» WHAT TO PRODUCE
Would it be possible to output exactly, and only, the lines below from the one holding "Amber/yellow unit charge p/kWh, HV" to the last line, both included, with every picture left out?

================================

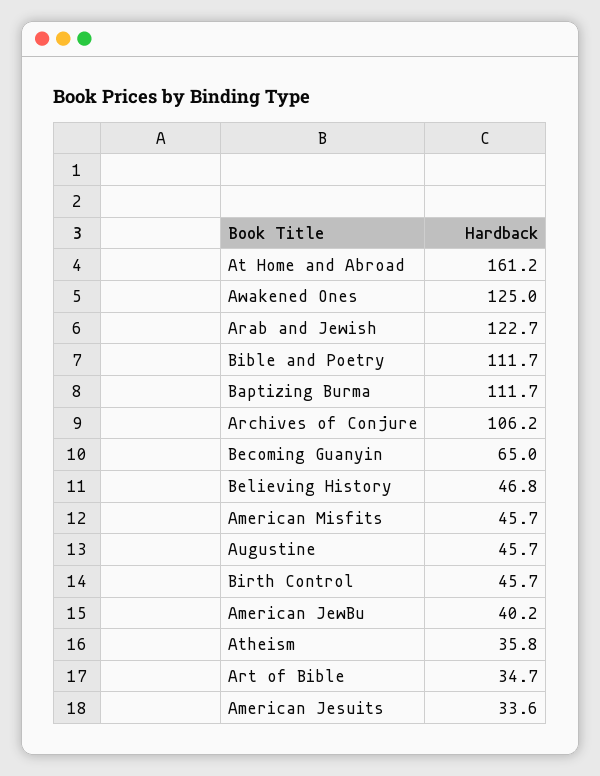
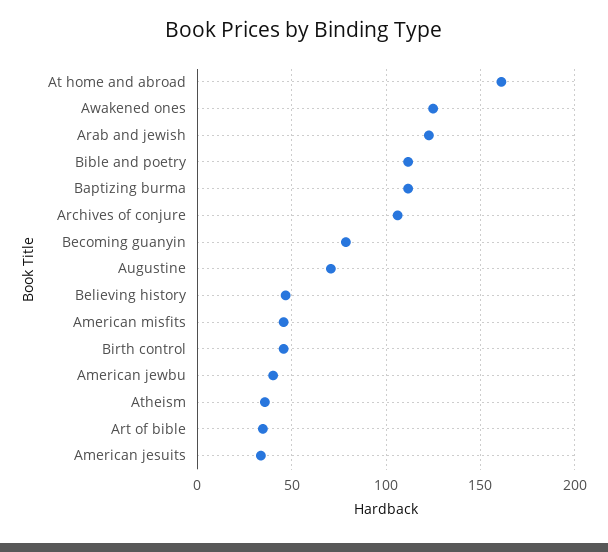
Becoming Guanyin: 65 -> 80
Augustine: 45.7 -> 70

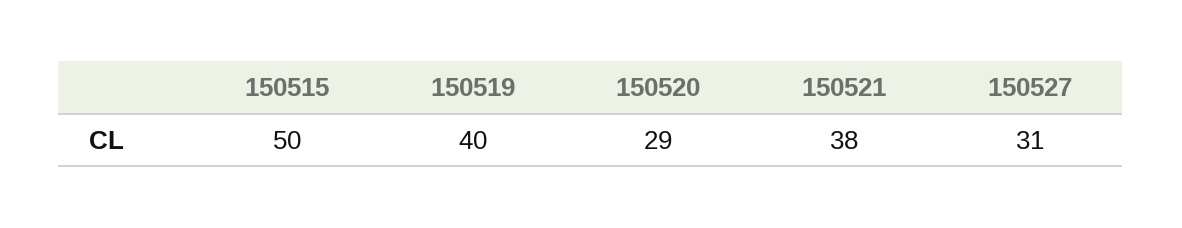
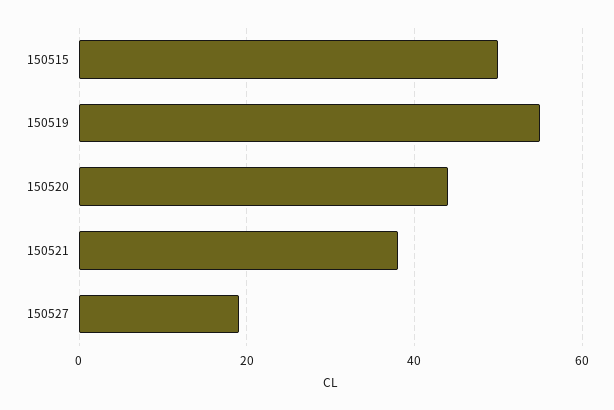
150519: 40 -> 55
150520: 29 -> 45
150527: 31 -> 20

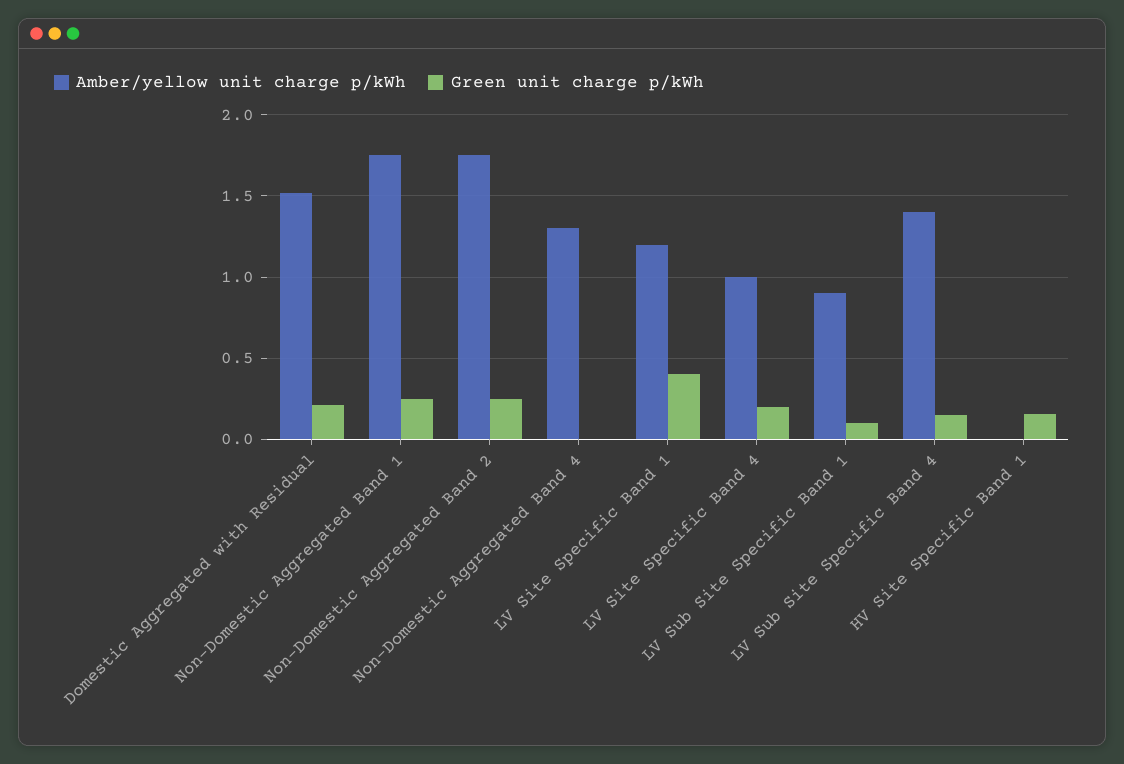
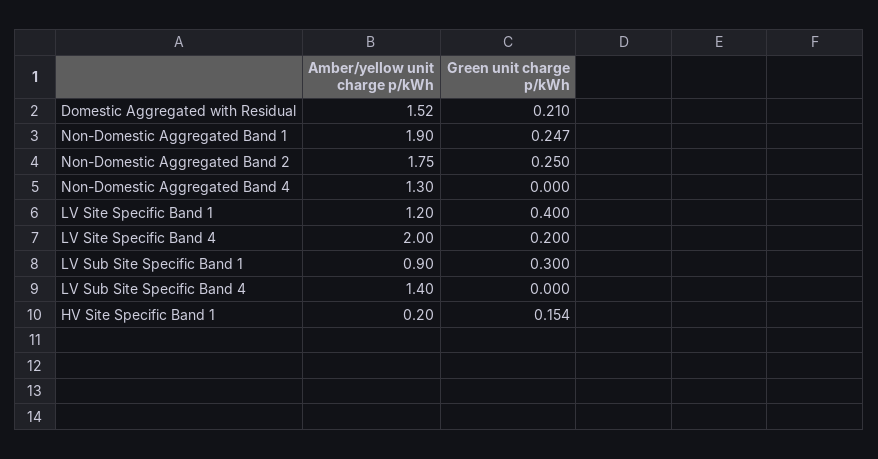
Amber/yellow unit charge p/kWh, Non-Domestic Aggregated Band 1: 1.75 -> 1.9
Amber/yellow unit charge p/kWh, LV Site Specific Band 4: 1 -> 2
Green unit charge p/kWh, LV Sub Site Specific Band 1: 0.1 -> 0.3
Green unit charge p/kWh, LV Sub Site Specific Band 4: 0.15 -> 0
Amber/yellow unit charge p/kWh, HV Site Specific Band 1: 0 -> 0.2

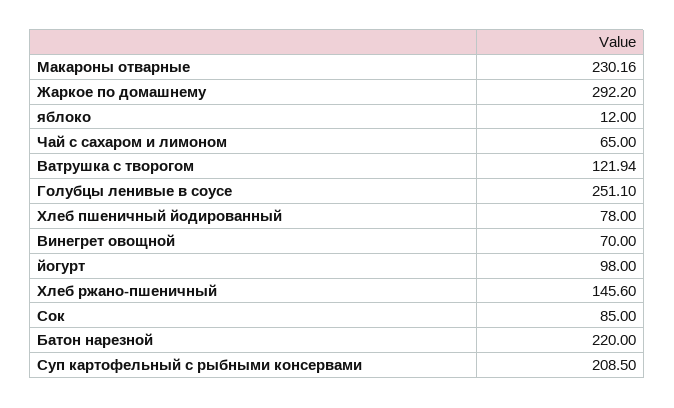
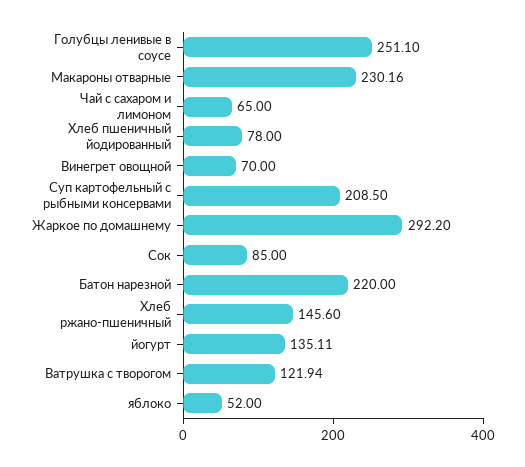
яблоко: 12 -> 52
йогурт: 98 -> 135.11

================================

» ANSWER FOR THIS EXERCISE
Amber/yellow unit charge p/kWh, HV Site Specific Band 1: 0 -> 0.2

яблоко: 12 -> 52
йогурт: 98 -> 135.11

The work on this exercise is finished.